The Faithful Church
The Destination
From the Hermus River valley, where Sardis and Smyrna were located, a smaller valley (that of the Cogamis River) branches off to the southeast. A road through this valley provided the best means of ascending the 2,500 feet from the Hermus valley to the vast central plateau. In this valley, about thirty miles from Sardis, was the city of Philadelphia.
Philadelphia was the youngest of the seven cities, founded sometime after 189 B.C. either by King Eumenes of Pergamum or his brother, Attalus II, who succeeded him as king. In either case, the city derived its name from Attalus II’s nickname Philadelphus (“brother lover”), which his loyalty to his brother Eumenes had earned him.
Though situated on an easily defensible site on an 800-foot-high hill overlooking an important road, Philadelphia was not founded primarily as a military outpost (as Thyatira had been).
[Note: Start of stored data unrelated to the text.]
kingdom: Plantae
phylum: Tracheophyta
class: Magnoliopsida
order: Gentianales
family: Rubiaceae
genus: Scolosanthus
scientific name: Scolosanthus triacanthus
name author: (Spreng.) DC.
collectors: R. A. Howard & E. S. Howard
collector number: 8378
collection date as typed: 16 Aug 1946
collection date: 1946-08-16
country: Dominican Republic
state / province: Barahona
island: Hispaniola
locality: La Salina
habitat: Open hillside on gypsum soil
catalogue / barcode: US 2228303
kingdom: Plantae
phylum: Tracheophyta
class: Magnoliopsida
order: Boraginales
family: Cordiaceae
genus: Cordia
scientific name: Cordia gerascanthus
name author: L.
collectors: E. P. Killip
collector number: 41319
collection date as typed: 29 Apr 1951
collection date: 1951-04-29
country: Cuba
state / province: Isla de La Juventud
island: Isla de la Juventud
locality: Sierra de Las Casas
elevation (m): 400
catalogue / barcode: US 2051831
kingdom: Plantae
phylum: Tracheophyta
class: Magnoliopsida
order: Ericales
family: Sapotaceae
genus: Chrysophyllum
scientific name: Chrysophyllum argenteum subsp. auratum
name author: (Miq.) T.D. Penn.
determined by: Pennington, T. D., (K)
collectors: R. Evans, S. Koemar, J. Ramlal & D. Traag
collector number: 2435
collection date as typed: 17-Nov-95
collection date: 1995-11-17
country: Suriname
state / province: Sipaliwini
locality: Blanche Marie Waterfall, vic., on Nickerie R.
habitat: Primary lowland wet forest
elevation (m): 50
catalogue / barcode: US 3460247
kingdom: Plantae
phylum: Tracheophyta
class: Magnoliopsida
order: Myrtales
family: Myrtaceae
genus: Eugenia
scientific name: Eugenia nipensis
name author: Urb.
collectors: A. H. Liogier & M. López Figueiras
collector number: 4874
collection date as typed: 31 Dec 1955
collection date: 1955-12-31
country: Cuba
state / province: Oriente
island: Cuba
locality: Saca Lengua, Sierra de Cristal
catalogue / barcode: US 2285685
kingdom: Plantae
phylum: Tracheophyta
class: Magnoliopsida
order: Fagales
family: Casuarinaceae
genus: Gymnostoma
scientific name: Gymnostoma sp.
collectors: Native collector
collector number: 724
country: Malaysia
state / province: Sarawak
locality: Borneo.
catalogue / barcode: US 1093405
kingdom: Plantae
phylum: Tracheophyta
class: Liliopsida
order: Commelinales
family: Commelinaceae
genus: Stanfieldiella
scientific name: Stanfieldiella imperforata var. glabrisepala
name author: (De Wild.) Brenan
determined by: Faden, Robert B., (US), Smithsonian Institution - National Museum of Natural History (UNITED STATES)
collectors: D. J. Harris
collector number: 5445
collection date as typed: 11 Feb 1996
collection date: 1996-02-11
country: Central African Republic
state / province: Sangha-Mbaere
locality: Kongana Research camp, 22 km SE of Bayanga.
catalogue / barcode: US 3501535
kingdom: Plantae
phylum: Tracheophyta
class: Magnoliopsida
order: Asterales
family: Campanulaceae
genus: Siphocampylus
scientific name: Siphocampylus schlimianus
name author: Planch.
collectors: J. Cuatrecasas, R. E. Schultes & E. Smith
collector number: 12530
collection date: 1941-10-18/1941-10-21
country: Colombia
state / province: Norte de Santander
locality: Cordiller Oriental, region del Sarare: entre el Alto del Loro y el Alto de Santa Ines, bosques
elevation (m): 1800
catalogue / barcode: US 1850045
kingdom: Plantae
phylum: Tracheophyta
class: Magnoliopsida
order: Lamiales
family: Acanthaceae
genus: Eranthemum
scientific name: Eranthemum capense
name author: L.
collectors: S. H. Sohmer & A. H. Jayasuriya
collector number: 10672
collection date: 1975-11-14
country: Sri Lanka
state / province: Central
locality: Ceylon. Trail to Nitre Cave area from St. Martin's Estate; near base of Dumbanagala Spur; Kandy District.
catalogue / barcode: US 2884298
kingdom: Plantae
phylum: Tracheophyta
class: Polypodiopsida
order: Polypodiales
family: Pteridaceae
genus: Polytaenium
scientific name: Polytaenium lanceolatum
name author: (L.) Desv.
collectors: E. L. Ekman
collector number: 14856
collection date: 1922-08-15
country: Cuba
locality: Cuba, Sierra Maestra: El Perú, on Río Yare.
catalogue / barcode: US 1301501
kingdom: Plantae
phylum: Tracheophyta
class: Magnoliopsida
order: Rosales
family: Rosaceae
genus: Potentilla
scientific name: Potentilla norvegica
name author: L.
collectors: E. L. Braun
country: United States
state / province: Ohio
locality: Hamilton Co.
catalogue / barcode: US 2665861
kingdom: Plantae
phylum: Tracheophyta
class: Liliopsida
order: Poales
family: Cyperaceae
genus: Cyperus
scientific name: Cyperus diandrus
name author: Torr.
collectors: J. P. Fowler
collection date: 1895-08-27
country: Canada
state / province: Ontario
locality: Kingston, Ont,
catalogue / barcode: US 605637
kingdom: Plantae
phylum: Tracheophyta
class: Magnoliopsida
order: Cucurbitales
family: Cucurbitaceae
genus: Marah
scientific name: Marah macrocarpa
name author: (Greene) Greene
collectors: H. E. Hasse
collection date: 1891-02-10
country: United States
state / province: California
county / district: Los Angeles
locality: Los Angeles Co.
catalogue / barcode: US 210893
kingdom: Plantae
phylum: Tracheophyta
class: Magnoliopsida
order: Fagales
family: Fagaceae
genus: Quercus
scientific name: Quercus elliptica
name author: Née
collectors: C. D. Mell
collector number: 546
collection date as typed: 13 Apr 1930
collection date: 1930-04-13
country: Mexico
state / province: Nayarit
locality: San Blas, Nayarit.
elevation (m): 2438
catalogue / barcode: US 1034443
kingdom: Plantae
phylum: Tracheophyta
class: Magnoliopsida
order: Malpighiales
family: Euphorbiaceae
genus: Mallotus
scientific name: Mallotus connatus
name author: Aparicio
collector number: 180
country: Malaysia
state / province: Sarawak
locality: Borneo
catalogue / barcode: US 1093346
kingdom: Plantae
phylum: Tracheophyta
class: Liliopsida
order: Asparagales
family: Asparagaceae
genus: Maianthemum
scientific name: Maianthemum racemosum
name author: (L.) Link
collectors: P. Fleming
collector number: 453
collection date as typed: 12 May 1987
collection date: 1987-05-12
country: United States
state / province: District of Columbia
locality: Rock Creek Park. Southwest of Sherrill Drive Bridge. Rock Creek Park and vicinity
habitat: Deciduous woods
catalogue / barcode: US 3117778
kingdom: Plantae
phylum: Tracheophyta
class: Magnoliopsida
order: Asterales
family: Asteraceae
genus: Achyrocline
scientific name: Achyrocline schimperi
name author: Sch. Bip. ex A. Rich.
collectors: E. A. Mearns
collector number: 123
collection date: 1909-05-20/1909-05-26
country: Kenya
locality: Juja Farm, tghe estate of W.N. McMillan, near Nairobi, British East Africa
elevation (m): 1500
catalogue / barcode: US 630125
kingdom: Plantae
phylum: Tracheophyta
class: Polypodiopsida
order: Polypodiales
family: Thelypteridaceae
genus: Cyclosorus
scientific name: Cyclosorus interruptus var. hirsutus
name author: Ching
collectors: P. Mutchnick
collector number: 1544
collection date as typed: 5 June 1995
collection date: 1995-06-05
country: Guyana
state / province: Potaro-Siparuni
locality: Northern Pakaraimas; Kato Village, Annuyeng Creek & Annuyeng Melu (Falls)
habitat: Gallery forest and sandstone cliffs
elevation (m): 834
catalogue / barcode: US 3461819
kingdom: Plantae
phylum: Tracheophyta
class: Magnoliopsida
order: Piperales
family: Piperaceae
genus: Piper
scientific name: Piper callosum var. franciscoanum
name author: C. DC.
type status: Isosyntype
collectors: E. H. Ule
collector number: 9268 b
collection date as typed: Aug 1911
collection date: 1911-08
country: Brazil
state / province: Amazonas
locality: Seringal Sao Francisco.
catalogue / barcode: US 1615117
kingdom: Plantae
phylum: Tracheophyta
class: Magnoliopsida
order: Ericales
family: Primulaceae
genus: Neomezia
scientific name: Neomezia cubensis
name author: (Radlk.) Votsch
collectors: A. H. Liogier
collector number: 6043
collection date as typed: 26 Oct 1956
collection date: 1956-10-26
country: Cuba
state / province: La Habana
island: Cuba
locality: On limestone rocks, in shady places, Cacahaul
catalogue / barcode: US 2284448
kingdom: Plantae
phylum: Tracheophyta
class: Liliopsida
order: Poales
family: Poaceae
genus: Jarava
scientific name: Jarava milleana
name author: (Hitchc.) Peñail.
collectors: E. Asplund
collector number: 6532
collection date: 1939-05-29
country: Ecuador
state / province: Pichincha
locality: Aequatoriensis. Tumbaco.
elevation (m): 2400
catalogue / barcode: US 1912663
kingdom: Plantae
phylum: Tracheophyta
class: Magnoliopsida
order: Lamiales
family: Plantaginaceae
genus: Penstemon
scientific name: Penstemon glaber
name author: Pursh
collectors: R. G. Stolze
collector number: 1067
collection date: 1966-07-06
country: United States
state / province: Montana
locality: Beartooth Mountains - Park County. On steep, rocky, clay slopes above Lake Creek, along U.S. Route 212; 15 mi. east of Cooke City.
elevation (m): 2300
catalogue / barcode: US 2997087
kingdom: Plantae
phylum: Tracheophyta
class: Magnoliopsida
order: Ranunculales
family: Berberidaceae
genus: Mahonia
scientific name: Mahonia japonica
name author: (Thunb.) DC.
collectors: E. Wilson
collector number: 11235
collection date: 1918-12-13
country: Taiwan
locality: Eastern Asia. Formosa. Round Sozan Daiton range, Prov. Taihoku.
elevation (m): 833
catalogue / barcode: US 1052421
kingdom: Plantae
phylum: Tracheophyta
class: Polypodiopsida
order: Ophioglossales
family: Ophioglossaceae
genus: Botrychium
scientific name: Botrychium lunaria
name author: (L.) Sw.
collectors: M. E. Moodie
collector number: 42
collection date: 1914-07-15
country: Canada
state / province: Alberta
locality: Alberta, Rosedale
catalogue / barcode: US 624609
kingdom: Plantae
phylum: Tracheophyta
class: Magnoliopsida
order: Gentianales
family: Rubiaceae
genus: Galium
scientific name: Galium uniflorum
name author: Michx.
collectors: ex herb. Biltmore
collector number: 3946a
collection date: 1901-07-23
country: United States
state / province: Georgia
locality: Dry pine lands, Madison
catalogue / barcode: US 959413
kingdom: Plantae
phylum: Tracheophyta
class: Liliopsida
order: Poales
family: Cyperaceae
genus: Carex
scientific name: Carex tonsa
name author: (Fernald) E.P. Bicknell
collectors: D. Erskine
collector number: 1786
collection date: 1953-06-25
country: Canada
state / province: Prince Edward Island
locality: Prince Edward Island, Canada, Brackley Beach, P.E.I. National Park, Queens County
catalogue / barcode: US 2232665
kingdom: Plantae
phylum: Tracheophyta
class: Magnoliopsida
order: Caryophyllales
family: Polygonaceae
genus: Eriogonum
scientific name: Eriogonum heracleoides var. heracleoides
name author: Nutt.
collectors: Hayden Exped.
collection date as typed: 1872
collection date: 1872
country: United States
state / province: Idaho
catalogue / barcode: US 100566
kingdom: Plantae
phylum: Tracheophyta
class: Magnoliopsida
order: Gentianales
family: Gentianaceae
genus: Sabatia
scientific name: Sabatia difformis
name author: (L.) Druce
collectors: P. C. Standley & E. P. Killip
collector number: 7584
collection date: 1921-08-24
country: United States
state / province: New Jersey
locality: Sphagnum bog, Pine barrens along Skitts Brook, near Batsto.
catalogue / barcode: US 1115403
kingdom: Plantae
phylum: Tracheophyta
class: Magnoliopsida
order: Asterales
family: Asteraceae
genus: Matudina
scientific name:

Its founders intended it to be a center of Greek culture and language, a missionary outpost for spreading Hellenism to the regions of Lydia and Phrygia. Philadelphia succeeded in its mission so well that by A.D. 19 the Lydian language had been completely replaced by Greek.
Philadelphia benefited from its location at the junction of several important trade routes (as well as from being a stop on the Imperial Post Road), earning it the title “gateway to the East” (Robert H. Mounce, The Book of Revelation, The New International Commentary on the New Testament [Grand Rapids: Eerdmans, 1977], 114–15). The city was located on the edge of the Katakekaumene (the “burned land”), a volcanic region whose fertile soil was ideally suited for vineyards. Being near such a seismically active region had its drawbacks, however. In A.D. 17 a powerful earthquake rocked Philadelphia, along with Sardis and ten other nearby cities. Though the initial destruction was greater at Sardis, Philadelphia, being nearer the epicenter, experienced frequent aftershocks during the coming years. That nerve-wracking experience left psychological scars on Philadelphia’s inhabitants, as Sir William Ramsay notes:
Many of the inhabitants remained outside the city living in huts and booths over the vale, and those who were foolhardy enough (as the sober-minded thought) to remain in the city, practiced various devices to support and strengthen the walls and houses against the recurring shocks. The memory of this disaster lived long … people lived amid ever threatening danger, in dread always of a new disaster; and the habit of going out to the open country had probably not disappeared when the Seven Letters were written. (The Letters to the Seven Churches of Asia [Albany, Oreg.: AGES Software; reprint of the 1904 edition], 316–17)
In gratitude for Caesar Tiberius’s financial aid in rebuilding their city, the Philadelphians joined with several other cities in erecting a monument to him. Going beyond the other cities, Philadelphia actually changed its name to Neocaesarea for a number of years. Several decades later, the city again changed its name to Flavia, in honor of the ruling Roman Imperial family. It would be known by both names, Philadelphia and Flavia, throughout the second and third centuries.